Greta tried to leave the room, but she was hauled back by the woman who said everyone had to stay where they were. The policeman told Luke if he didn’t stop he would bloody well make him stop, but Luke carried on singing about pigs. The policeman with the plastic bags left the room, and with everyone’s attention focused on Luke, I followed. He went out to the police cars and handed the plastic bags to Bill Myers. Bill put the two bags on the passenger seat of his car, then when he closed the door he saw me.
‘Fern! What the bloody hell are you doing here?’
‘It was just a party. They invited me.’
‘Fern, sweetheart, you don’t want to be mixing with these people. They’re druggies, Fern, druggies. They deal in drugs, do you know what that means?’
I said I thought I did.
‘These are not good people, Fern. I can’t believe you’re here today!’
I explained I’d never been there before. Which was of course untrue.
‘Look, why don’t you slip off?’ Bill said. ‘I’ll square it. This is nothing to do with you. You don’t want to get caught up in this lot.’
He’d hardly finished saying this when there came the sound of a window smashing and a lot of screaming and shouting from the house. The rest of the uniformed policemen ran inside, and Bill went tearing in after them.
‘Clear off, Fern!’ were his last words to me.
I was left standing outside in the yard, all alone. I looked about me. Then I looked through the car window. The two plastic bags were resting on the passenger seat. I opened the door of the police car, took out the plastic bags and stuffed them in my pocket. Then I closed the car door and walked away from the farm.
20
‘Ultrasound. You’ve heard this old wives’ tale and you’ve heard tha
t old wives’ tale, and I’m here today to tell you there is no way of knowing the gender of a baby unless you have one of these.’
MMM had a machine plugged in at the front of the class. It was a huge evil-looking cabinet with a screen and dials and switches, and trailing leads and wires like it hatched out writhing snakes just for fun. It looked like a nasty piece of science fiction. It had taken two caretakers to wheel it into the room and set it up for us to see. MMM said it was a great boon to obstetrics. She patted the machine as if she’d wired it together herself, or as if it were a capsule that had brought her safely back from space.
‘We’re going to need a good bicycle,’ Biddy said loudly, ‘if we’re to take one of these contraptions out and about with us.’

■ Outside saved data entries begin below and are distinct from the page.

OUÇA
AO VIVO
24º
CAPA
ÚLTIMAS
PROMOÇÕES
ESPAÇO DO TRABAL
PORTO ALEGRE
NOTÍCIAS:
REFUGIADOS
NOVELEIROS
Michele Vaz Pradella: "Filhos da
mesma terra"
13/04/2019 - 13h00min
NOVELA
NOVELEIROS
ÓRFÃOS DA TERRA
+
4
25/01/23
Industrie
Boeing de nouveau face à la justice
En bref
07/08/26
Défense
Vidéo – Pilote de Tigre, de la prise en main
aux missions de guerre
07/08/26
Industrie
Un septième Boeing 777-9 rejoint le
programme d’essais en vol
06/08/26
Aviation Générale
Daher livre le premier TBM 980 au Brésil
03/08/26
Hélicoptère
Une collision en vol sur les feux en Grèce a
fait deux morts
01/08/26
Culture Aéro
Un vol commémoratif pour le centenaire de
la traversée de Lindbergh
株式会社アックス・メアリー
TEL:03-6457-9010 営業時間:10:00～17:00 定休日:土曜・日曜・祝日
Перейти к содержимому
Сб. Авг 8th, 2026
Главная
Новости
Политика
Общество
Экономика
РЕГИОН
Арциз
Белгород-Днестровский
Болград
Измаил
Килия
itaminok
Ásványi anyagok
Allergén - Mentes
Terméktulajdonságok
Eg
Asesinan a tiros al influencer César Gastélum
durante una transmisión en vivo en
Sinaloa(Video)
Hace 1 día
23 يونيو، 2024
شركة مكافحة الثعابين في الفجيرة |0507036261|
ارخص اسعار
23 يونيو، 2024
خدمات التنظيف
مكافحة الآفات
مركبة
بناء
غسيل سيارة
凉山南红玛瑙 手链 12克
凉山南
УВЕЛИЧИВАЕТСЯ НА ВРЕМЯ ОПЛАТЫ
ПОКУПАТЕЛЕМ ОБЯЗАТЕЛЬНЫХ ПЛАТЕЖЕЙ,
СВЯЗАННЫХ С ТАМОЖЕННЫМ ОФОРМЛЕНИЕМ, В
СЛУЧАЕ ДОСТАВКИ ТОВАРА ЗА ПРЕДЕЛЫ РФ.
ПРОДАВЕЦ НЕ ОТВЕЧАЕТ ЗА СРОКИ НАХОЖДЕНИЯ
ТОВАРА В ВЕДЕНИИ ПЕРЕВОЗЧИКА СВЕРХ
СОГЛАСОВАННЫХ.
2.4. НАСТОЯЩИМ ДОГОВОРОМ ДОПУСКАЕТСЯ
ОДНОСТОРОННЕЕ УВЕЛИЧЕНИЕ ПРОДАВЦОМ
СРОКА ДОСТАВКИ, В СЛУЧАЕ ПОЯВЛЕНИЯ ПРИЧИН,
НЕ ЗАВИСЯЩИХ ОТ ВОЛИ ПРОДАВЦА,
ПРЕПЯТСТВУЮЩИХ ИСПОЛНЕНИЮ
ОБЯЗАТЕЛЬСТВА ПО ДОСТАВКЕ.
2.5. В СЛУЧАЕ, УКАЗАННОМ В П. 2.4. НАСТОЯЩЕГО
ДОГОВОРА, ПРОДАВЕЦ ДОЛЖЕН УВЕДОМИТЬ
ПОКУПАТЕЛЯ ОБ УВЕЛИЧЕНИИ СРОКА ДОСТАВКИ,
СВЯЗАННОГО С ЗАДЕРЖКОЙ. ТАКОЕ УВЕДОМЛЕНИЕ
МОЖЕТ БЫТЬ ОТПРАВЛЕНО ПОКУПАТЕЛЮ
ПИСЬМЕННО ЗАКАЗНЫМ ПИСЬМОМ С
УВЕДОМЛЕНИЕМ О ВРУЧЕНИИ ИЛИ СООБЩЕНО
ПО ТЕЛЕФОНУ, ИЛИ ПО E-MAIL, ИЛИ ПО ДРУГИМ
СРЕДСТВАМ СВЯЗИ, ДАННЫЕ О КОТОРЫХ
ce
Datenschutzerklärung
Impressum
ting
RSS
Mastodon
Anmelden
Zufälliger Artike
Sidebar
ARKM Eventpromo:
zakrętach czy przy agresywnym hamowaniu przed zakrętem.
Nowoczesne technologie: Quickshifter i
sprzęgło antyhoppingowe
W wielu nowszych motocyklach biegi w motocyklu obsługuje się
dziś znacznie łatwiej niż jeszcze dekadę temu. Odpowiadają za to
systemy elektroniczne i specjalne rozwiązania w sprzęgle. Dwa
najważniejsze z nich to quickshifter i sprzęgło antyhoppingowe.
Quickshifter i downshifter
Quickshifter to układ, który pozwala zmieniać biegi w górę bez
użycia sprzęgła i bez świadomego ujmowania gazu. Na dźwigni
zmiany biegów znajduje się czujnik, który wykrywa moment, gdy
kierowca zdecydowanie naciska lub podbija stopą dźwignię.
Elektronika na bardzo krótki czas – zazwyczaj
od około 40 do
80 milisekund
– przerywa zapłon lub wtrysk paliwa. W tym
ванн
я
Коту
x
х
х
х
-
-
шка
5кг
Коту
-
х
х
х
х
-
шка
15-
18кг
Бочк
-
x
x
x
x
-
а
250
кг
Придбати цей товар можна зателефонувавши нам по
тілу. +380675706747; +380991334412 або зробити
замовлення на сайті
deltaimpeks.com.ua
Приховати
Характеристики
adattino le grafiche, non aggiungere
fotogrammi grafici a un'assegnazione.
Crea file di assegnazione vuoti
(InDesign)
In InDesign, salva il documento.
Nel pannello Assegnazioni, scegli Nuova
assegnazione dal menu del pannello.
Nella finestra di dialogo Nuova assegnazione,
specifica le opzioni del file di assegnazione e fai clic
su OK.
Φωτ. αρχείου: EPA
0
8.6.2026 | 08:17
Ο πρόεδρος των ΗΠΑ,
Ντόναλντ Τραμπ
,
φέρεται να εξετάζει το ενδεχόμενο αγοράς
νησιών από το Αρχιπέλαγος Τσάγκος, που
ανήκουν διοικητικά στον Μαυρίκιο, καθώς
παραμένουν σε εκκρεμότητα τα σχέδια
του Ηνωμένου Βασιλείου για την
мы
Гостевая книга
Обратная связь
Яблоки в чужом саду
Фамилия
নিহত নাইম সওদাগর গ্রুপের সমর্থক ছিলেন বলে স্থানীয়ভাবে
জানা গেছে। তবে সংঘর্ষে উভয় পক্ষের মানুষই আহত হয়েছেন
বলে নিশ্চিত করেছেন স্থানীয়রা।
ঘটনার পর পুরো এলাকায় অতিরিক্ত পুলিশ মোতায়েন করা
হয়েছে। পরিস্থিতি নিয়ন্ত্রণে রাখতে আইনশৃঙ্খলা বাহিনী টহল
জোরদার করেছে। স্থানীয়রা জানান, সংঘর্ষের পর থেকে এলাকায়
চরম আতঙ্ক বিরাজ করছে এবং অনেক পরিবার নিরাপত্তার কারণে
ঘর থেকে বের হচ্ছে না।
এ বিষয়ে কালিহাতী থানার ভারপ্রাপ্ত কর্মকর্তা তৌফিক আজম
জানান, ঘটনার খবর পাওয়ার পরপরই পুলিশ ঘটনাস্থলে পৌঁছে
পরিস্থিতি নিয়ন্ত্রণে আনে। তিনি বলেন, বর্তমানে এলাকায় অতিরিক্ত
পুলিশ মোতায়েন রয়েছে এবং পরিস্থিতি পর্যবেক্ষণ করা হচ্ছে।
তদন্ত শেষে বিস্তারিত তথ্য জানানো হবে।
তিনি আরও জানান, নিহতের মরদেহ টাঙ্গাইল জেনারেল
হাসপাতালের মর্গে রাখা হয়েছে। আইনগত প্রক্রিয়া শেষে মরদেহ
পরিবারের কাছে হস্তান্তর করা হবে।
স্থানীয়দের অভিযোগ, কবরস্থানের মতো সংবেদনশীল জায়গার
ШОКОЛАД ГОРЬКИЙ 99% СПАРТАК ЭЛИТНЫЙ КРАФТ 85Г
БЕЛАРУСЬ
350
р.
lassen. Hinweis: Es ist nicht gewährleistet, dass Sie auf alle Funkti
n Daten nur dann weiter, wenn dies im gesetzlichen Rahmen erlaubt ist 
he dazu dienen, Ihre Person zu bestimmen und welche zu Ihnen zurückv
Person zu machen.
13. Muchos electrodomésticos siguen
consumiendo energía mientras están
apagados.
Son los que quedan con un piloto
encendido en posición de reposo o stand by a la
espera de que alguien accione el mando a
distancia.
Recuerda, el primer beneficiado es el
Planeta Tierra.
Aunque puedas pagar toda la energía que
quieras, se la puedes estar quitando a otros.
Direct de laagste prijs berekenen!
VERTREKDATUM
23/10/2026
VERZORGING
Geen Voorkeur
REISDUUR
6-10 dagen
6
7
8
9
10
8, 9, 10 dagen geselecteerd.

MMM did what she always did with Biddy’s remarks, and that was to squint through her glasses, scrape her bottom lip with her prominent front teeth, and pretend Biddy was slightly simple. ‘No, Biddy. Midwives will not be expected to carry one of these around. One day, and that day is still a long way off, one of these will be set up at every hospital. This one we have here at the college is for teaching purposes.’
I say she pretended. Sometimes MMM seemed so short of irony that maybe she actually thought Biddy had contemplated putting the machine in the wicker basket mounted on the handlebars of her bike. Biddy, though, was never thrown by this manner. ‘So we’re learning about a machine we’ll never get to use, then. I see.’
It was only the second week of the course and already I could see the war shaping up between Biddy and MMM. Whenever Biddy spoke it was always with humour or arched, so that you took what she meant indirectly. MMM always said what she wanted to say with no room for margin nor skew, nor space for misunderstanding deliberate or otherwise. These two women couldn’t possibly inhabit the same room, or breathe the same air. They shouldn’t even have been put in the same lifetime together. It was a mistake.